“Sig did it,” I say in a choked voice. “But he was holding my hand. It was like this morning, with the ice. It was my fault, Oskar. And we killed someone I loved very much.” I double over, curling around the pain of it.
Oskar touches my back. “Who?”
As best I can, I explain about Mim, who she was to me, how she saved me, and what I believe happened after. Part of me wonders how Oskar will react to my admission of love for my handmaiden, but he stays silent, his cool hand laid across my spine.
“This wasn’t your fault, Elli,” he says when I finish. “I saw you across the square after it happened. I heard the desperation in your screams and read the horror in your eyes—” He lets out a breath. “I suppose both of us are responsible for hurting those around us, but I also believe neither of us would if we could avoid it.”
“Does that matter, if the result is the same?”
His hand falls away from my back. “I have to believe it does.”
I straighten, drawn up by the pain in his words. I understand the necessity of that belief, especially for Oskar. There’s no way I’m taking it from him. “Then it does,” I say quietly.
He starts forward again, at a sure and steady pace. “To be honest, even if it didn’t, there was no way I was letting you go.”
Up ahead the moon shines down on a wide expanse of marsh grass. We’re almost out of the woods. “Why?”
He lets out a hard, hollow bark of laughter. “Why did you leave?”
“Why are you answering my question with a question?”
He smirks as I repeat his challenge from our last argument, then pulls the string from his messy hair and reties it so it isn’t in his face. “You did it for us, didn’t you? You left because you thought you could keep the priests away. You were going to give yourself up to them.”
“It would have been selfish to stay.”
He looks at me out of the corner of his eye. “It was selfish of you to leave.”
“How can you say that?” I try to pull my hand from his, but his fingers are locked with mine.
He rounds on me, his dark shape blocking out the moonlight. “You let me believe you would come back, and then you walked away without a word.”
“You were in so much pain, and that was because of me too!”
“Really? You forced the elders and constables to attack us? Amazing.”
“You wouldn’t have been hurt if you hadn’t tried to protect me.”
He makes a growly, frustrated noise and grasps my shoulders. “Do you have any idea how I would have felt if they’d hurt you?” He gives me a little shake. “I told you I understood why you pushed me away after we kissed. And what’s so clear to me now is that you don’t understand.”
I look away from the intensity of his gaze, my hands braced against his chest to maintain the distance between us. “I don’t want to fight.” My voice is as shredded as my heart.
“Then we won’t fight. But you’re going to listen to me.”
He releases my arms and starts to walk again but holds my left hand tightly. His cold magic pulses into me, and I close my eyes and feel snowflakes melting on my cheeks. “I’m listening,” I murmur.

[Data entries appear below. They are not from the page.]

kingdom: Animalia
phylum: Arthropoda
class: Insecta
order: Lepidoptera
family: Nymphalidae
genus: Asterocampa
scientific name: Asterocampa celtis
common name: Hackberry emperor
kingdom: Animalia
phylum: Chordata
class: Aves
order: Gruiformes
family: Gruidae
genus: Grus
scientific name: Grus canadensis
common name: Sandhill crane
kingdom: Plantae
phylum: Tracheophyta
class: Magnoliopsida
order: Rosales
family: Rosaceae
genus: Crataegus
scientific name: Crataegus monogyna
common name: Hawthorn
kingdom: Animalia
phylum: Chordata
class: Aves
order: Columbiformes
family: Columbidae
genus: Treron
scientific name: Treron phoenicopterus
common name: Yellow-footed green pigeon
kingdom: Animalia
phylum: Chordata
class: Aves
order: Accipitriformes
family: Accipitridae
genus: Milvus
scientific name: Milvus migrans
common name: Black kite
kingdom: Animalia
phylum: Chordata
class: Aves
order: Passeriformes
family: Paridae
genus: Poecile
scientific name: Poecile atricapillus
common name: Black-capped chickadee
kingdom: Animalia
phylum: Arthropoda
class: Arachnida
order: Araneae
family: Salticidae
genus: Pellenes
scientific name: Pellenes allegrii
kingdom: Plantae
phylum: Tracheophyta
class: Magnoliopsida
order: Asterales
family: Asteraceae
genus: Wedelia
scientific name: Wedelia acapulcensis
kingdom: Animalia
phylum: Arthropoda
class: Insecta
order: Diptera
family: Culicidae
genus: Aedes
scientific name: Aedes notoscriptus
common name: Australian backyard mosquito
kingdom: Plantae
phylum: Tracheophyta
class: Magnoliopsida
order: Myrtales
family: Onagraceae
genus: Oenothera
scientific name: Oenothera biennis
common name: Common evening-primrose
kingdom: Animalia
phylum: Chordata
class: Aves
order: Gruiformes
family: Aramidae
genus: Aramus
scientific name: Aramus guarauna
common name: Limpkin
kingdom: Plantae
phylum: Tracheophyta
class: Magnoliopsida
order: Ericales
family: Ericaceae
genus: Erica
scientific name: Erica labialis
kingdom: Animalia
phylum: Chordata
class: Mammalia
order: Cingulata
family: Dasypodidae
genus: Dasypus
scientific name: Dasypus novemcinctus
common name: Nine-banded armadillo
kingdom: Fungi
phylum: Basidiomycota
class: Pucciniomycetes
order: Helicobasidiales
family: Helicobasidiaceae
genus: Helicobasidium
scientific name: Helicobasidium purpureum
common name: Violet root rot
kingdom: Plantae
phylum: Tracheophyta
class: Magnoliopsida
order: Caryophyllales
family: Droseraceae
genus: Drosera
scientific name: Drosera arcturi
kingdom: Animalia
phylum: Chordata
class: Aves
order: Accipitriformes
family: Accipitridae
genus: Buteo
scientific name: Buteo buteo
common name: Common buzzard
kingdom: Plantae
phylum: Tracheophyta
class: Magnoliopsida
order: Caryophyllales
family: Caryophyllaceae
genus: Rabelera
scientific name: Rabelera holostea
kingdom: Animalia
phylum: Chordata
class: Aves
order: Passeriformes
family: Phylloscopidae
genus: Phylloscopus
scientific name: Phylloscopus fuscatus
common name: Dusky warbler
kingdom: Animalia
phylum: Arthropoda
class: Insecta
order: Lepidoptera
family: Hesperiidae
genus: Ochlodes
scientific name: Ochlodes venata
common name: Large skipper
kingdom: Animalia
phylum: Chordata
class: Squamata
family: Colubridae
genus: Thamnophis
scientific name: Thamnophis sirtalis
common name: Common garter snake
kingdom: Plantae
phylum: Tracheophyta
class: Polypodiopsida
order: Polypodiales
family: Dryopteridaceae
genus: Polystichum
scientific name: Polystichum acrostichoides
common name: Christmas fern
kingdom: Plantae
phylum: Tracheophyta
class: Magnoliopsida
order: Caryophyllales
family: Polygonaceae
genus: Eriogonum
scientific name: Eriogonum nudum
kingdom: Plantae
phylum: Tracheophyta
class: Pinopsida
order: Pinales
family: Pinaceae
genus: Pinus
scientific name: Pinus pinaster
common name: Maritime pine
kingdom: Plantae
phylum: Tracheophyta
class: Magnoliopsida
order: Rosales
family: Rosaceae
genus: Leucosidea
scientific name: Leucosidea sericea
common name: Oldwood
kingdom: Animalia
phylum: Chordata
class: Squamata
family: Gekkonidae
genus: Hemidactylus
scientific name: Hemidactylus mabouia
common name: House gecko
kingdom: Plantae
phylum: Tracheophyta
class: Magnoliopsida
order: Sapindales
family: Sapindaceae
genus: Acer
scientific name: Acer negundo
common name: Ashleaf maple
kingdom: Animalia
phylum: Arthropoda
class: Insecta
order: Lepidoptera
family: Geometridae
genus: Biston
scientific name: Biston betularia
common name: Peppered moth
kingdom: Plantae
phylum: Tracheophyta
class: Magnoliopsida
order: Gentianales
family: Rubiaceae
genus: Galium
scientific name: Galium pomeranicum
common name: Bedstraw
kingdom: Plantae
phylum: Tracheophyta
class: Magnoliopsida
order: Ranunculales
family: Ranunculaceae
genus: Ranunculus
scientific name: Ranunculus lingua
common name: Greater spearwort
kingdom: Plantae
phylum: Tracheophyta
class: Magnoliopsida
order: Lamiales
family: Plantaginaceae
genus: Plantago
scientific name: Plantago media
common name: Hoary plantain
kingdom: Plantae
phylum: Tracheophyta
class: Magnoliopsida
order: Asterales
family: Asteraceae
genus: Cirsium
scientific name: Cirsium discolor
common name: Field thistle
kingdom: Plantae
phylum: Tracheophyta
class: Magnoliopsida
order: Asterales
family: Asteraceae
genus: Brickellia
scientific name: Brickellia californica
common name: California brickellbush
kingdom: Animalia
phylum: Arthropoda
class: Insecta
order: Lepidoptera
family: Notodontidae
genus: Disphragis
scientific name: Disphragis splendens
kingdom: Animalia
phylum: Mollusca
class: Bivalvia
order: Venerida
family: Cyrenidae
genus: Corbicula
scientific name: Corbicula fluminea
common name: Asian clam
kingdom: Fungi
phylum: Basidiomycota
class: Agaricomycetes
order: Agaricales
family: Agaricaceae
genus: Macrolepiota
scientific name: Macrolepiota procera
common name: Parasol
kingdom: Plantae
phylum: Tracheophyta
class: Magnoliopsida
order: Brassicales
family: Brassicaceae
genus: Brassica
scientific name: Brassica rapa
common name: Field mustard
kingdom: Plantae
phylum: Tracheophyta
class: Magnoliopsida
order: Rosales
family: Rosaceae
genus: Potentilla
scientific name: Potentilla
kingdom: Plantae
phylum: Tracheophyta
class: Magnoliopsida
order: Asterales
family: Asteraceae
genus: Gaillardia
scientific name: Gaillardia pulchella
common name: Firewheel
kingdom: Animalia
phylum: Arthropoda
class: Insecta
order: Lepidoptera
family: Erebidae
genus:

“Good.” But then he’s quiet for a long, long time, and I begin to wonder if he’s lost his words. We’re treading a path through the marsh grass, the frozen ground hard beneath our soles. To our right, the dunes glitter, and beyond them lies the Motherlake. The caverns are less than a mile away.
“You tie your boots wrong,” Oskar finally says, his voice low but startling as he breaks our silence. “I always wondered why. At first I thought maybe it was because of your fingers. Every time I saw you knotting the strings, I wanted to come over and tie them for you. I never did, though.”
I glance down at the toes of my boots, poking from beneath my skirt with every step. “Why?”
The pale light from above caresses his stubbly cheeks. “You always looked so focused and determined, and once you’d finished, your smile was as bright as a star. I didn’t want to take that from you.”
“Well, now I feel foolish.” I wonder if he hears the unsteadiness in each word.
He tugs my left hand, pulling me to his other side. His arm wraps around my waist, and he gently takes my mangled right hand in his.
He looks down at my open palm, stroking his thumb over the calluses on the fleshy pads beneath my remaining fingers. “In the first days you were with us, you had so many blisters, and I could tell they hurt.”
I stop breathing as he lifts my hand and kisses the center of my palm.
“I know each one, Elli,” he says softly. “This one’s from grinding corn—” He traces the firm callus beneath my middle finger. “These came from the loom—” He kisses my three fingertips, and I feel every brush of his mouth low in my belly. It’s the sweetest of tugs, almost lifting the weight of my sadness and grief. “This one from skinning pelts—” His lips skim over the flesh between my thumb and pointer finger. “Every time I saw a new one, I wanted to pull you aside and bandage you up.”